## Work instruction
Write out the listing exactly, dropping any picture it contains.

## Data shown
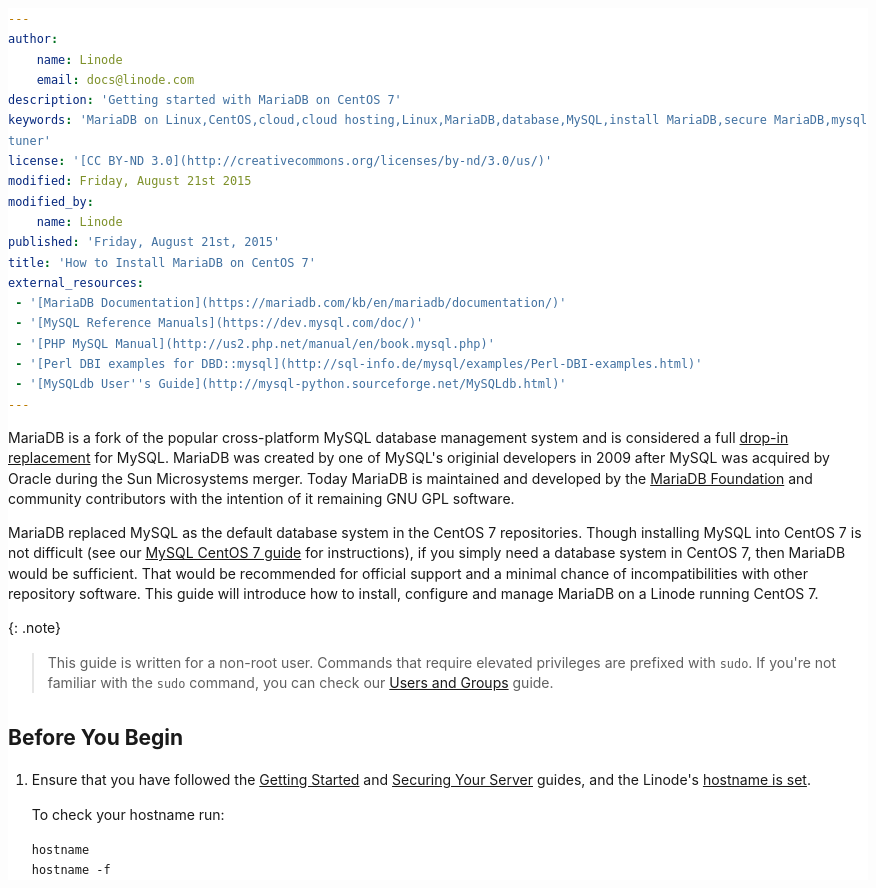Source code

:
 ```yaml
---
author:
    name: Linode
    email: docs@linode.com
description: 'Getting started with MariaDB on CentOS 7'
keywords: 'MariaDB on Linux,CentOS,cloud,cloud hosting,Linux,MariaDB,database,MySQL,install MariaDB,secure MariaDB,mysqltuner'
license: '[CC BY-ND 3.0](http://creativecommons.org/licenses/by-nd/3.0/us/)'
modified: Friday, August 21st 2015
modified_by:
    name: Linode
published: 'Friday, August 21st, 2015'
title: 'How to Install MariaDB on CentOS 7'
external_resources:
 - '[MariaDB Documentation](https://mariadb.com/kb/en/mariadb/documentation/)'
 - '[MySQL Reference Manuals](https://dev.mysql.com/doc/)'
 - '[PHP MySQL Manual](http://us2.php.net/manual/en/book.mysql.php)'
 - '[Perl DBI examples for DBD::mysql](http://sql-info.de/mysql/examples/Perl-DBI-examples.html)'
 - '[MySQLdb User''s Guide](http://mysql-python.sourceforge.net/MySQLdb.html)'
---
```


MariaDB is a fork of the popular cross-platform MySQL database management system and is considered a full [drop-in replacement](https://mariadb.com/kb/en/mariadb/mariadb-vs-mysql-features/) for MySQL. MariaDB was created by one of MySQL's originial developers in 2009 after MySQL was acquired by Oracle during the Sun Microsystems merger. Today MariaDB is maintained and developed by the [MariaDB Foundation](https://mariadb.org/en/foundation/) and community contributors with the intention of it remaining GNU GPL software.

MariaDB replaced MySQL as the default database system in the CentOS 7 repositories. Though installing MySQL into CentOS 7 is not difficult (see our [MySQL CentOS 7 guide](https://linode.com/docs/databases/mysql/how-to-install-mysql-on-centos-7) for instructions), if you simply need a database system in CentOS 7, then MariaDB would be sufficient. That would be recommended for official support and a minimal chance of incompatibilities with other repository software. This guide will introduce how to install, configure and manage MariaDB on a Linode running CentOS 7.

{: .note}
>
>This guide is written for a non-root user. Commands that require elevated privileges are prefixed with `sudo`. If you're not familiar with the `sudo` command, you can check our [Users and Groups](/docs/tools-reference/linux-users-and-groups) guide.

## Before You Begin

1.  Ensure that you have followed the [Getting Started](/docs/getting-started) and [Securing Your Server](/docs/security/securing-your-server) guides, and the Linode's [hostname is set](/docs/getting-started#setting-the-hostname).

    To check your hostname run:

        hostname
        hostname -f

## Task answer
Source code

:
 ```yaml
---
author:
    name: Linode
    email: docs@linode.com
description: 'Getting started with MariaDB on CentOS 7'
keywords: 'MariaDB on Linux,CentOS,cloud,cloud hosting,Linux,MariaDB,database,MySQL,install MariaDB,secure MariaDB,mysqltuner'
license: '[CC BY-ND 3.0](http://creativecommons.org/licenses/by-nd/3.0/us/)'
modified: Friday, August 21st 2015
modified_by:
    name: Linode
published: 'Friday, August 21st, 2015'
title: 'How to Install MariaDB on CentOS 7'
external_resources:
 - '[MariaDB Documentation](https://mariadb.com/kb/en/mariadb/documentation/)'
 - '[MySQL Reference Manuals](https://dev.mysql.com/doc/)'
 - '[PHP MySQL Manual](http://us2.php.net/manual/en/book.mysql.php)'
 - '[Perl DBI examples for DBD::mysql](http://sql-info.de/mysql/examples/Perl-DBI-examples.html)'
 - '[MySQLdb User''s Guide](http://mysql-python.sourceforge.net/MySQLdb.html)'
---
```


MariaDB is a fork of the popular cross-platform MySQL database management system and is considered a full [drop-in replacement](https://mariadb.com/kb/en/mariadb/mariadb-vs-mysql-features/) for MySQL. MariaDB was created by one of MySQL's originial developers in 2009 after MySQL was acquired by Oracle during the Sun Microsystems merger. Today MariaDB is maintained and developed by the [MariaDB Foundation](https://mariadb.org/en/foundation/) and community contributors with the intention of it remaining GNU GPL software.

MariaDB replaced MySQL as the default database system in the CentOS 7 repositories. Though installing MySQL into CentOS 7 is not difficult (see our [MySQL CentOS 7 guide](https://linode.com/docs/databases/mysql/how-to-install-mysql-on-centos-7) for instructions), if you simply need a database system in CentOS 7, then MariaDB would be sufficient. That would be recommended for official support and a minimal chance of incompatibilities with other repository software. This guide will introduce how to install, configure and manage MariaDB on a Linode running CentOS 7.

{: .note}
>
>This guide is written for a non-root user. Commands that require elevated privileges are prefixed with `sudo`. If you're not familiar with the `sudo` command, you can check our [Users and Groups](/docs/tools-reference/linux-users-and-groups) guide.

## Before You Begin

1.  Ensure that you have followed the [Getting Started](/docs/getting-started) and [Securing Your Server](/docs/security/securing-your-server) guides, and the Linode's [hostname is set](/docs/getting-started#setting-the-hostname).

    To check your hostname run:

        hostname
        hostname -f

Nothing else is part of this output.